Chapter VII: Hyper-Threading Technology
It looks like now is the perfect time to put in a word about the well-known Hyper Threading technology (HT). The main idea behind this technology is very simple: all processor execution units (or the majority of them) are almost never busy all at once during the program code execution. As a rule only one third of the available processor computational resources is occupied (according to Intel’s own estimates), which is actually quite humiliating, I should say.
So, it suddenly occurred to them: why don’t we use the part of the execution units that are free from working on the current program code for some other program execution or other thread execution within the same program? In fact, this is a very reasonable idea. By the way, they first voiced out this idea in 1978, then Cray implemented it in their CDC6600 (although this was not a single-die CPU). AT that time they called it Simultaneous Multi Threading. So, I wouldn’t say that Intel was highly original when they first came up with the idea of HT technology. Nevertheless, we should give them due credit: Intel was the one to bring Hyper Threading technology into the PC market.
How does this technology actually work? The basic idea seems to be pretty clear, but how did they implement the simultaneous processing of several tasks?
In fact, it was all done in a very simple and logical way. The CPU with Hyper Threading technology is recognized by the operating system as two logical processors. So, only if the operating system can work correctly in multi-processor configurations, it will be able to work correctly with Hyper Threading technology. Each of the logical processors is assigned a corresponding “architectural status” defined by the values of the logical registers, service flags and status registers. The “architectural status” of the two logical processors is different, and the logics managing them should know to process the status of each processor separately. These are the blocks that had to be added to the CPU.
All in all, the CPU can be split in two parts: two description sets for “architectural statuses” of our logical CPUs, and a single core for both of them, which actually executes the commands. To make it simpler, we could say that the units implementing Hyper Threading support belong to the Front End unit block of the processor.
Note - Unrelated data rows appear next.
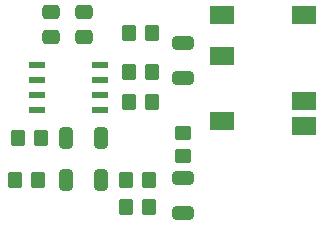
<source format=gbr>
%TF.GenerationSoftware,KiCad,Pcbnew,(6.0.7)*%
%TF.CreationDate,2023-03-19T22:57:20-05:00*%
%TF.ProjectId,CS4334wHeadphoneJack,43533433-3334-4774-9865-616470686f6e,rev?*%
%TF.SameCoordinates,Original*%
%TF.FileFunction,Paste,Top*%
%TF.FilePolarity,Positive*%
%FSLAX46Y46*%
G04 Gerber Fmt 4.6, Leading zero omitted, Abs format (unit mm)*
G04 Created by KiCad (PCBNEW (6.0.7)) date 2023-03-19 22:57:20*
%MOMM*%
%LPD*%
G01*
G04 APERTURE LIST*
G04 Aperture macros list*
%AMRoundRect*
0 Rectangle with rounded corners*
0 $1 Rounding radius*
0 $2 $3 $4 $5 $6 $7 $8 $9 X,Y pos of 4 corners*
0 Add a 4 corners polygon primitive as box body*
4,1,4,$2,$3,$4,$5,$6,$7,$8,$9,$2,$3,0*
0 Add four circle primitives for the rounded corners*
1,1,$1+$1,$2,$3*
1,1,$1+$1,$4,$5*
1,1,$1+$1,$6,$7*
1,1,$1+$1,$8,$9*
0 Add four rect primitives between the rounded corners*
20,1,$1+$1,$2,$3,$4,$5,0*
20,1,$1+$1,$4,$5,$6,$7,0*
20,1,$1+$1,$6,$7,$8,$9,0*
20,1,$1+$1,$8,$9,$2,$3,0*%
G04 Aperture macros list end*
%ADD10RoundRect,0.250000X0.650000X-0.325000X0.650000X0.325000X-0.650000X0.325000X-0.650000X-0.325000X0*%
%ADD11RoundRect,0.250000X-0.650000X0.325000X-0.650000X-0.325000X0.650000X-0.325000X0.650000X0.325000X0*%
%ADD12RoundRect,0.250000X-0.325000X-0.650000X0.325000X-0.650000X0.325000X0.650000X-0.325000X0.650000X0*%
%ADD13RoundRect,0.250000X0.350000X0.450000X-0.350000X0.450000X-0.350000X-0.450000X0.350000X-0.450000X0*%
%ADD14RoundRect,0.250000X-0.350000X-0.450000X0.350000X-0.450000X0.350000X0.450000X-0.350000X0.450000X0*%
%ADD15RoundRect,0.250000X0.450000X-0.350000X0.450000X0.350000X-0.450000X0.350000X-0.450000X-0.350000X0*%
%ADD16R,2.006600X1.498600*%
%ADD17RoundRect,0.250000X0.475000X-0.337500X0.475000X0.337500X-0.475000X0.337500X-0.475000X-0.337500X0*%
%ADD18R,1.397000X0.558800*%
G04 APERTURE END LIST*
D10*
%TO.C,C4*%
X172974000Y-100027000D03*
X172974000Y-97077000D03*
%TD*%
D11*
%TO.C,C3*%
X172974000Y-108507000D03*
X172974000Y-111457000D03*
%TD*%
D12*
%TO.C,C2*%
X163117000Y-105156000D03*
X166067000Y-105156000D03*
%TD*%
%TO.C,C1*%
X163117000Y-108712000D03*
X166067000Y-108712000D03*
%TD*%
D13*
%TO.C,R1*%
X160766000Y-108712000D03*
X158766000Y-108712000D03*
%TD*%
%TO.C,R8*%
X170418000Y-96266000D03*
X168418000Y-96266000D03*
%TD*%
D14*
%TO.C,R4*%
X168418000Y-102108000D03*
X170418000Y-102108000D03*
%TD*%
%TO.C,R6*%
X168418000Y-99568000D03*
X170418000Y-99568000D03*
%TD*%
D15*
%TO.C,R7*%
X172974000Y-106664000D03*
X172974000Y-104664000D03*
%TD*%
D16*
%TO.C,J2*%
X176286000Y-94746499D03*
X183286001Y-94746499D03*
X176286000Y-98146500D03*
X183286001Y-101946500D03*
X183286001Y-104146501D03*
X176286000Y-103646501D03*
%TD*%
D17*
%TO.C,C6*%
X164592000Y-96541500D03*
X164592000Y-94466500D03*
%TD*%
D18*
%TO.C,U1*%
X160667700Y-98933000D03*
X160667700Y-100203000D03*
X160667700Y-101473000D03*
X160667700Y-102743000D03*
X165976300Y-102743000D03*
X165976300Y-101473000D03*
X165976300Y-100203000D03*
X165976300Y-98933000D03*
%TD*%
D14*
%TO.C,R3*%
X168164000Y-110998000D03*
X170164000Y-110998000D03*
%TD*%
D17*
%TO.C,C5*%
X161798000Y-96541500D03*
X161798000Y-94466500D03*
%TD*%
D14*
%TO.C,R5*%
X168164000Y-108712000D03*
X170164000Y-108712000D03*
%TD*%
D13*
%TO.C,R2*%
X161020000Y-105156000D03*
X159020000Y-105156000D03*
%TD*%
M02*

</source>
So, the following units had to be added to the processor to guarantee Hyper Threading technology support (to be more exact, they had to duplicate a number of already existing units): Instruction Streaming Buffers, Instruction TLB, Trace Cache Next IP, Trace Cache Fill Buffers, Register Alias Tables. Note that all these extra units do not increase the die size that much. It gets less than 5% bigger. Take a look yourself:
This way, most of the units added to the CPU are special buffers saving the info about architectural status of the logical processors.
Now the working principles get very easy to understand: different programs (or different threads of the same program) are simply sent to different logical processors. The only difference is that they are still executed in a single physical processor, so it looks like the biggest performance gain could only be obtained when the running programs use different execution units.